A trip the the GP - 1st July 2021

1 minute read time.

As with many GP surgeries, you have to call on the day you want to be seen and get triaged over the phone before being given an appointment. I was off work Thursday so decided to call them. Unfortunately, they couldn't see me until 4pm. Bugger!! That meant taking my 2 sons with me after I'd picked them up from school. We're an open family, don't shut the bathroom door when having a pee and all that, but I didn't really want them witnessing a doctor giving my knockers a prod. All I can say is thank god for mobile phone games and privacy curtains. 

The GP I saw was lovely. However, she seemed concerned which made me concerned. After having a feel for what felt like forever, she said she was going to do an urgent referral to the breast clinic at the hospital. With that, I put my bra back on and took my boys home. I told the hubby all about it when he got in from work, but I felt like I played it down and didn't really voice my worries. Maybe I was protecting him? Maybe I was too scared to admit I was scared? Who knows. The waiting had begun.

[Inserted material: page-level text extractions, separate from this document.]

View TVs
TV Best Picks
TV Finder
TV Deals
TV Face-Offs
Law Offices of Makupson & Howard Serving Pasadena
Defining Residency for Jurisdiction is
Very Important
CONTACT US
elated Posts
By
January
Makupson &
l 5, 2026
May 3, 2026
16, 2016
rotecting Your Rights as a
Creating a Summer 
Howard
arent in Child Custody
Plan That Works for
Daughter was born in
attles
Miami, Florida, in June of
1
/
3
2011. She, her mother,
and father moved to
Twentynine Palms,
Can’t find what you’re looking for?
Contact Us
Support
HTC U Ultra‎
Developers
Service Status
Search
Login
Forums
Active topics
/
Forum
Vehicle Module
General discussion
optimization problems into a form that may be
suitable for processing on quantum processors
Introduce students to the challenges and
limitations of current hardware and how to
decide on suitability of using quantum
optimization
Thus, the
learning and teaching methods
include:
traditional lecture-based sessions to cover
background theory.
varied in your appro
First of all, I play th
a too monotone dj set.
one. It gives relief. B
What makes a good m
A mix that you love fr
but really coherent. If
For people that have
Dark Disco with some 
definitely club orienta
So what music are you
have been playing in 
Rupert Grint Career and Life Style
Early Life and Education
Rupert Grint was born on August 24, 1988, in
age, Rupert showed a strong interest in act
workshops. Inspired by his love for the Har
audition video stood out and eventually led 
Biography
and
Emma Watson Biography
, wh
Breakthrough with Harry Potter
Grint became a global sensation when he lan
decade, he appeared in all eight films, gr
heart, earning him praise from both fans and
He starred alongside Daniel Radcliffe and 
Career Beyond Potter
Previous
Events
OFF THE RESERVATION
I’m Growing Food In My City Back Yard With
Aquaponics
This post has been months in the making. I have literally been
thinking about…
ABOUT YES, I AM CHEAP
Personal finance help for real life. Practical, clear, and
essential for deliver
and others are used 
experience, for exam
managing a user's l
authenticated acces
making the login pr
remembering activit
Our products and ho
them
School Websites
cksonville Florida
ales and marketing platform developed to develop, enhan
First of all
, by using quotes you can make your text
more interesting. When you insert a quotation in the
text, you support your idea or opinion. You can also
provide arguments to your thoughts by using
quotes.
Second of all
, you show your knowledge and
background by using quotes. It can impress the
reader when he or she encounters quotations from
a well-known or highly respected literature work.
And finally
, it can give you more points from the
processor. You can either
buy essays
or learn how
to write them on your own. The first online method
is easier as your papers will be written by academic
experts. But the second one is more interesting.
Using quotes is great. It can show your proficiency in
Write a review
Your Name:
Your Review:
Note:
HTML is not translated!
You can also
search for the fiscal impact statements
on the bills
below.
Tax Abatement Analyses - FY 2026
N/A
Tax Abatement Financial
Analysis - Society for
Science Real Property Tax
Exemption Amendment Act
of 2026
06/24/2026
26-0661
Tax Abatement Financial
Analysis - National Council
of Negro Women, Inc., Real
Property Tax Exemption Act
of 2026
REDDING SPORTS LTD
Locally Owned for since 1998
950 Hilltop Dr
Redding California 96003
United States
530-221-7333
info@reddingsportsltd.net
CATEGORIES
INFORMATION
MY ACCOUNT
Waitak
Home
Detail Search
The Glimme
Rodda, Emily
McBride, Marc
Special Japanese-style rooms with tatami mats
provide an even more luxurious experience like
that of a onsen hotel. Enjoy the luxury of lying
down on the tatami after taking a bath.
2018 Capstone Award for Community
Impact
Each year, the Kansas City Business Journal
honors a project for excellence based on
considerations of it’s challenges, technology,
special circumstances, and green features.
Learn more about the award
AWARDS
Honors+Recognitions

I was at work the following day and tried to act normally. I thought I was doing a good job until a colleague asked me if I was ok. I knew if I opened my mouth to say I was ok, I'd start crying. So I scurried away. She tracked me down and got it out of me. Now, I class this colleague as a friend and she is one of the nicest and honest people I've met. She has also battled and beaten breast cancer. She told me to try and not get too worried in case it isn't cancer. But if it was, to look at her. She's been through it and come out the other side. It felt good to offload this big worry a little bit. 

During those next few days my emotions went from being very teary to absolutely fine to feeling physically sick. And repeat. I managed 6 days before calling the Breast Clinic to chase up my appointment. The lady I spoke to said to come in the following Thursday. I had another week to wait but at least I had a date to focus on.